Industrial involvement

We have established a great many links with industry through our industrial visiting researchers, industrial research collaborations and those companies who employ our MEng students on their industrial placement. We have acknowledged the importance of formal input from industry to help guide the Department’s teaching and research strategy and this is administered by our Industrial Liaison Board which meets annually. We are also constantly seeking to involve industry in the design and implementation of our course content.

The Department’s Corporate Partnership Programme provides students with the opportunity to benefit from our enhanced relationship with partner organisations. These organisations can join as Members or as Benefactors and the money donated is used to fund student bursaries, prizes and scholarships, student-organised events and some specialist equipment, as well as a wide range of additional student activities, including attending national and international programming competitions.
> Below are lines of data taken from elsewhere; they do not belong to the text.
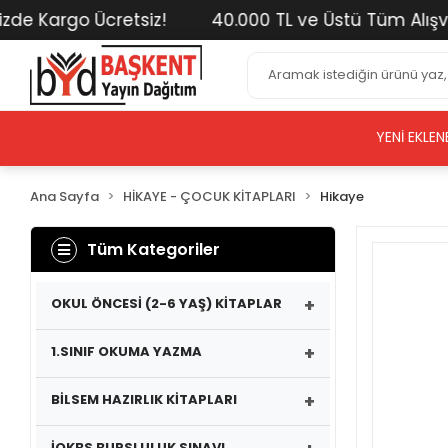
 Kargo Ücretsiz!
40.000 TL ve Üstü Tüm Alışverişl
YENI EKLEN
Ana Sayfa
HİKAYE - ÇOCUK KİTAPLARI
Hikaye
Tüm Kategoriler
+
OKUL ÖNCESİ (2-6 YAŞ) KİTAPLAR
+
1.SINIF OKUMA YAZMA
+
BİLSEM HAZIRLIK KİTAPLARI
İOKBS BURSLULUK SINAVI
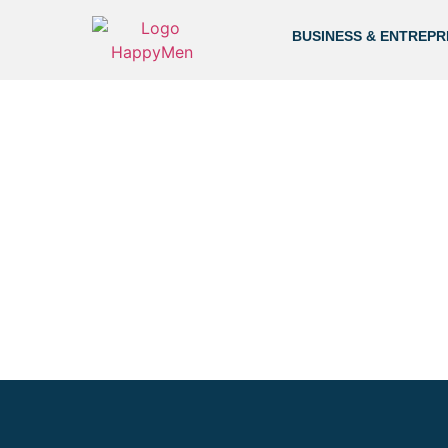
BUSINESS & ENTREPR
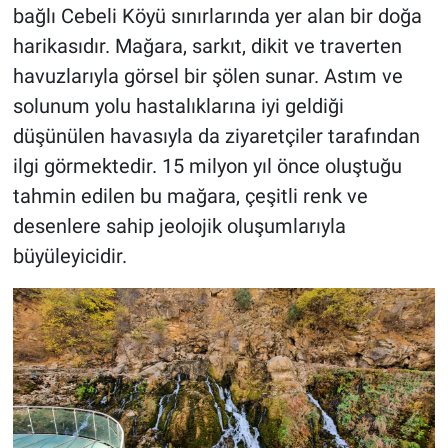
bağlı Cebeli Köyü sınırlarında yer alan bir doğa
harikasıdır. Mağara, sarkıt, dikit ve traverten
havuzlarıyla görsel bir şölen sunar. Astım ve
solunum yolu hastalıklarına iyi geldiği
düşünülen havasıyla da ziyaretçiler tarafından
ilgi görmektedir. 15 milyon yıl önce oluştuğu
tahmin edilen bu mağara, çeşitli renk ve
desenlere sahip jeolojik oluşumlarıyla
büyüleyicidir.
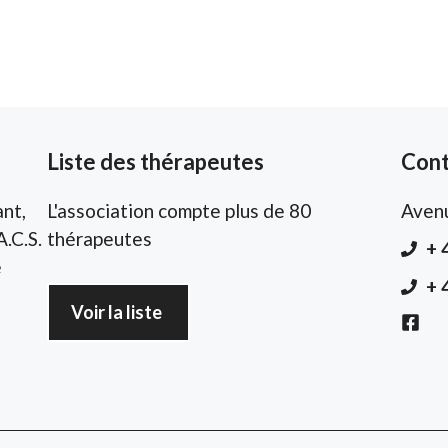
Liste des thérapeutes
Cont
nt,
L'association compte plus de 80
Aven
A.C.S.
thérapeutes
+ 
e
+ 
Voir la liste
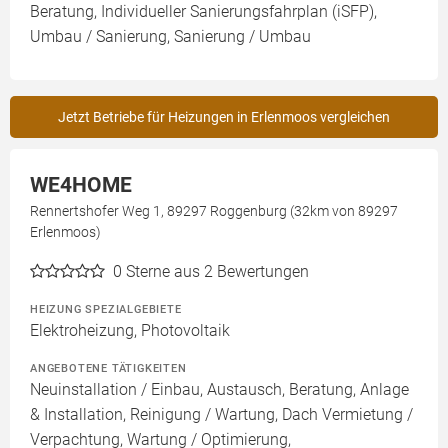
Beratung, Individueller Sanierungsfahrplan (iSFP),
Umbau / Sanierung, Sanierung / Umbau
Jetzt Betriebe für Heizungen in Erlenmoos vergleichen
WE4HOME
Rennertshofer Weg 1, 89297 Roggenburg (32km von 89297
Erlenmoos)
0
Sterne aus 2 Bewertungen
HEIZUNG SPEZIALGEBIETE
Elektroheizung, Photovoltaik
ANGEBOTENE TÄTIGKEITEN
Neuinstallation / Einbau, Austausch, Beratung, Anlage
& Installation, Reinigung / Wartung, Dach Vermietung /
Verpachtung, Wartung / Optimierung,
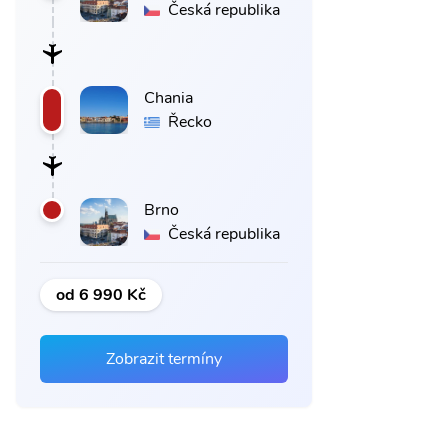
Česká republika
Chania
Řecko
Brno
Česká republika
od 6 990 Kč
Zobrazit termíny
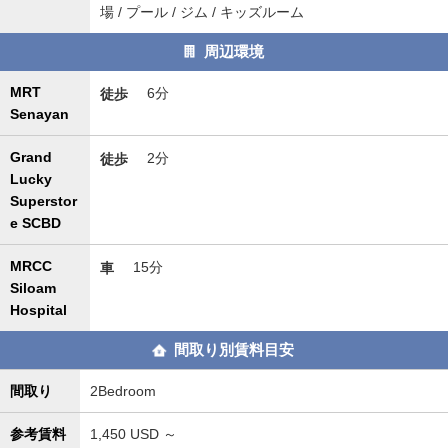
場 / プール / ジム / キッズルーム
周辺環境
MRT
徒歩
6分
Senayan
Grand
徒歩
2分
Lucky
Superstor
e SCBD
MRCC
車
15分
Siloam
Hospital
間取り別賃料目安
間取り
2Bedroom
参考賃料
1,450
USD ～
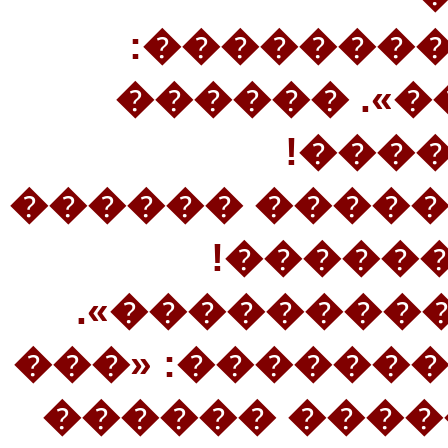
��������
«������� 
����
27����������
������
����� ����.
28�����������
������� ���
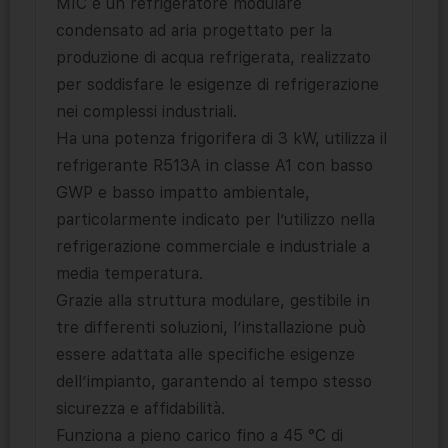
MIC è un refrigeratore modulare
condensato ad aria progettato per la
produzione di acqua refrigerata, realizzato
per soddisfare le esigenze di refrigerazione
nei complessi industriali.
Ha una potenza frigorifera di 3 kW, utilizza il
refrigerante R513A in classe A1 con basso
GWP e basso impatto ambientale,
particolarmente indicato per l’utilizzo nella
refrigerazione commerciale e industriale a
media temperatura.
Grazie alla struttura modulare, gestibile in
tre differenti soluzioni, l’installazione può
essere adattata alle specifiche esigenze
dell’impianto, garantendo al tempo stesso
sicurezza e affidabilità.
Funziona a pieno carico fino a 45 °C di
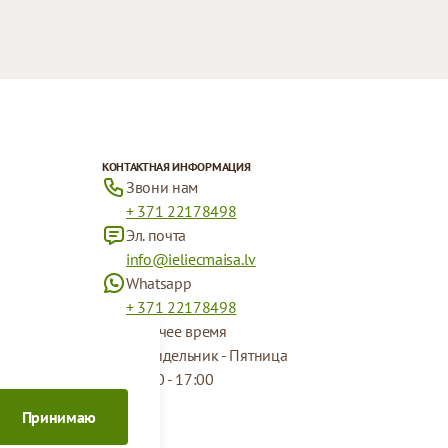
КОНТАКТНАЯ ИНФОРМАЦИЯ
Звони нам
+ 371 22178498
Эл. почта
info@ieliecmaisa.lv
Whatsapp
+ 371 22178498
Рабочее время
Понидельник - Пятница
09:00 - 17:00
Принимаю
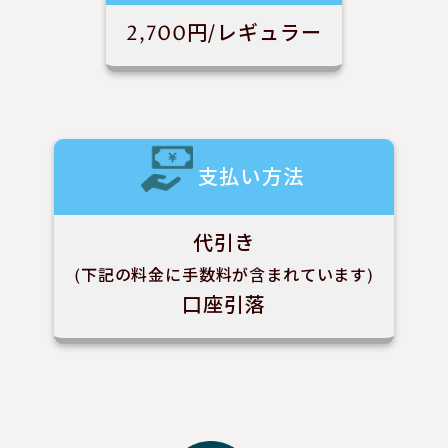
2,700円/レギュラー
支払い方法
代引き
(下記の料金に手数料が含まれています)
口座引落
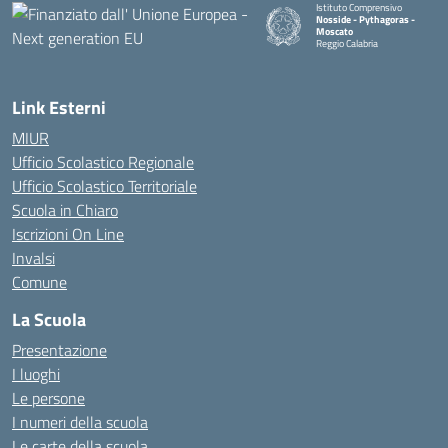
Istituto Comprensivo
Nosside - Pythagoras -
Moscato
Reggio Calabria
— Visita la pagina iniziale della 
Link Esterni
MIUR
Ufficio Scolastico Regionale
Ufficio Scolastico Territoriale
Scuola in Chiaro
Iscrizioni On Line
Invalsi
Comune
La Scuola
Presentazione
I luoghi
Le persone
I numeri della scuola
Le carte della scuola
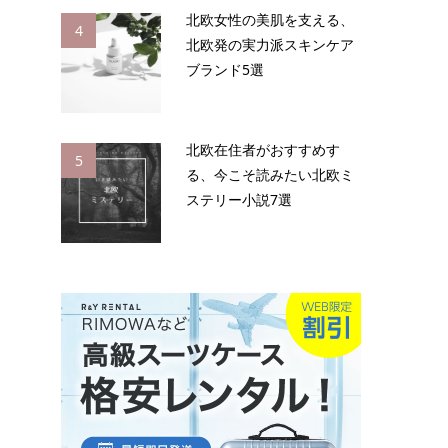
北欧女性の美肌を支える、
4
北欧発の実力派スキンケア
ブランド5選
北欧在住者がおすすめす
5
る、今こそ読みたい北欧ミ
ステリー小説7選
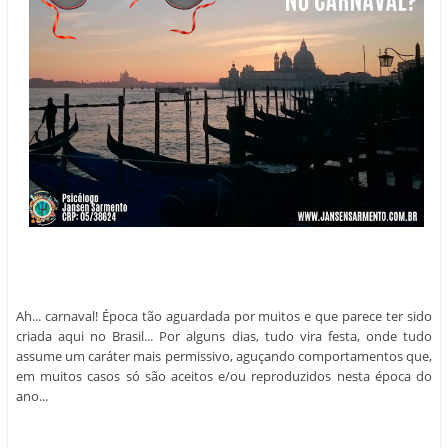
Ah... carnaval! Época tão aguardada por muitos e que parece ter sido
criada aqui no Brasil... Por alguns dias, tudo vira festa, onde tudo
assume um caráter mais permissivo, aguçando comportamentos que,
em muitos casos só são aceitos e/ou reproduzidos nesta época do
ano...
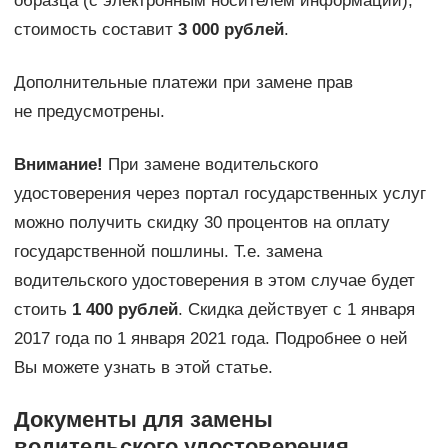
образца (с электронным носителем информации),
стоимость составит
3 000 рублей
.
Дополнительные платежи при замене прав
не предусмотрены.
Внимание!
При замене водительского
удостоверения через портал государственных услуг
можно получить скидку 30 процентов на оплату
государственной пошлины. Т.е. замена
водительского удостоверения в этом случае будет
стоить
1 400 рублей
. Скидка действует с 1 января
2017 года по 1 января 2021 года. Подробнее о ней
Вы можете узнать в этой статье.
Документы для замены
водительского удостоверения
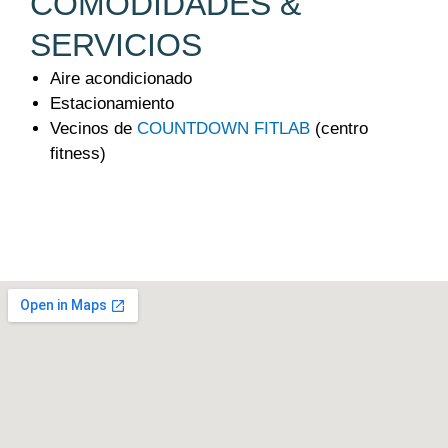
COMODIDADES &
SERVICIOS
Aire acondicionado
Estacionamiento
Vecinos de
COUNTDOWN FITLAB
(centro
fitness)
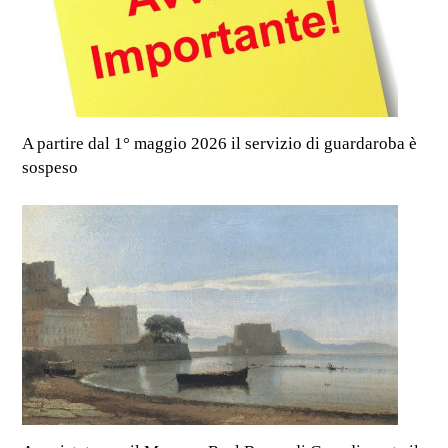
A partire dal 1° maggio 2026 il servizio di guardaroba è
sospeso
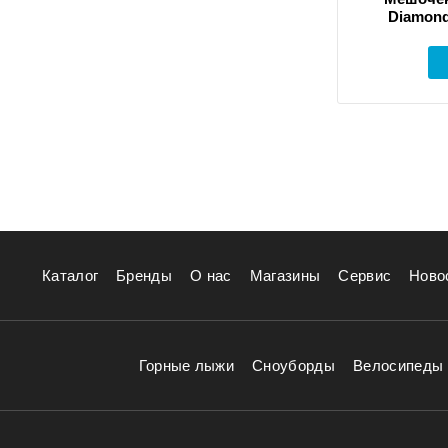
Diamond
Каталог
Бренды
О нас
Магазины
Сервис
Ново
Горные лыжи
Сноуборды
Велосипеды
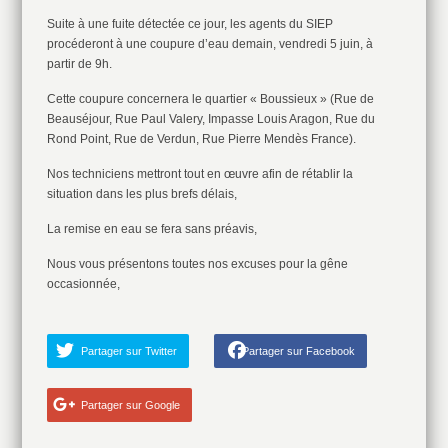
Suite à une fuite détectée ce jour, les agents du SIEP
procéderont à une coupure d’eau demain, vendredi 5 juin, à
partir de 9h.
Cette coupure concernera le quartier « Boussieux » (Rue de
Beauséjour, Rue Paul Valery, Impasse Louis Aragon, Rue du
Rond Point, Rue de Verdun, Rue Pierre Mendès France).
Nos techniciens mettront tout en œuvre afin de rétablir la
situation dans les plus brefs délais,
La remise en eau se fera sans préavis,
Nous vous présentons toutes nos excuses pour la gêne
occasionnée,
Partager sur Twitter
Partager sur Facebook
Partager sur Google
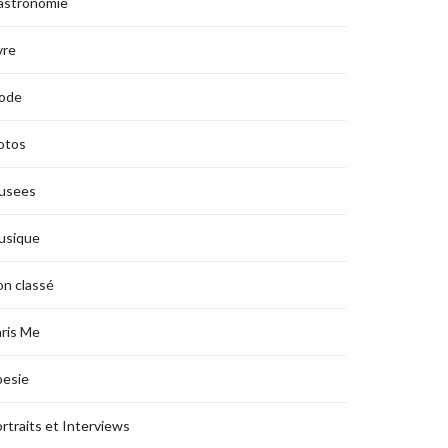
astronomie
vre
ode
otos
usees
usique
n classé
ris Me
oesie
rtraits et Interviews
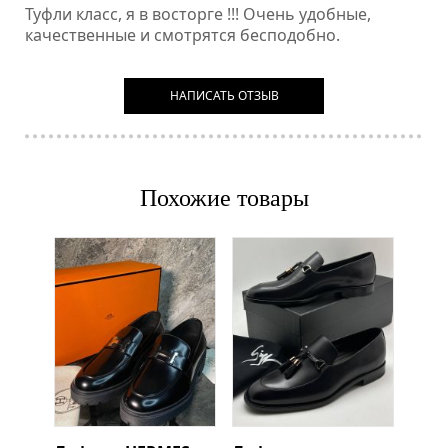
Туфли класс, я в восторге !!! Очень удобные,
качественные и смотрятся бесподобно.
НАПИСАТЬ ОТЗЫВ
Похожие товары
Full details of the programme, including the current members, can be found on the CPP website. This page also includes a link to the CPP web portal (implemented as an undergraduate group project) that manages the contacts between students and CPP member organisations. Our CPP members often propose group projects where they act as the customer or end user.

Student experience

The Department’s degree programmes are designed to prepare students for employment as well as providing rigorous academic training. The following summarises some of the distinctive aspects of our educational provision that contribute to the student experience:

  • We employ a large team of Teaching Fellows who act as ‘Academic Teaching Staff’. In addition to lecturing they also have key administrative responsibilities.
  • We support a novel Teaching Scholars programme which gives selected PhD students an extended bursary and an extended timetable that allows them to make a substantial contribution to the Department’s teaching, roughly at the rate of one extra term per year. Further details can be found on the scholarships page.
  • We use a wide range of in-house, open-source and proprietary tools for managing teaching materials, coursework / lab work and feedback, for monitoring attendance, for administering the submission and auto-testing of programming exercises and for testing programming skills under exam conditions.
  • We use third and fourth year Undergraduate Teaching Assistants, or UTAs, to help with first year tutorials and selected labs in first and second year. The UTA system is immensely popular with the students who are being taught and plays a key role in developing the communication and mentoring skills of the undergraduate tutor.
  • We fund a substantial number of Undergraduate Research Opportunities Programme (UROP) positions each summer. These give students, who are typically in their first or second year, the opportunity to experience research first-hand by working with a researcher or research group over an extended period. An international version of the scheme (IROP) has also recently been initiated, providing funding for students to do summer placements at overseas institutions.
  • We regularly engage external lecturers and speakers in order to enrich the educational experience and ensure that students are being taught by the right people. For example, our ethics, and human-centred design courses are taught by external lecturers. Our software engineering courses are taught by a Principal Teaching Fellow who is also the director of a software engineering consultancy. 
  • We have weekly extra-curricular lectures delivered by our industrial partners called ‘Applications of Computing in Industry’ that inform students about interesting technical problems encountered in Computing-related industries.
  • Group working is a pervasive theme throughout our degree programmes.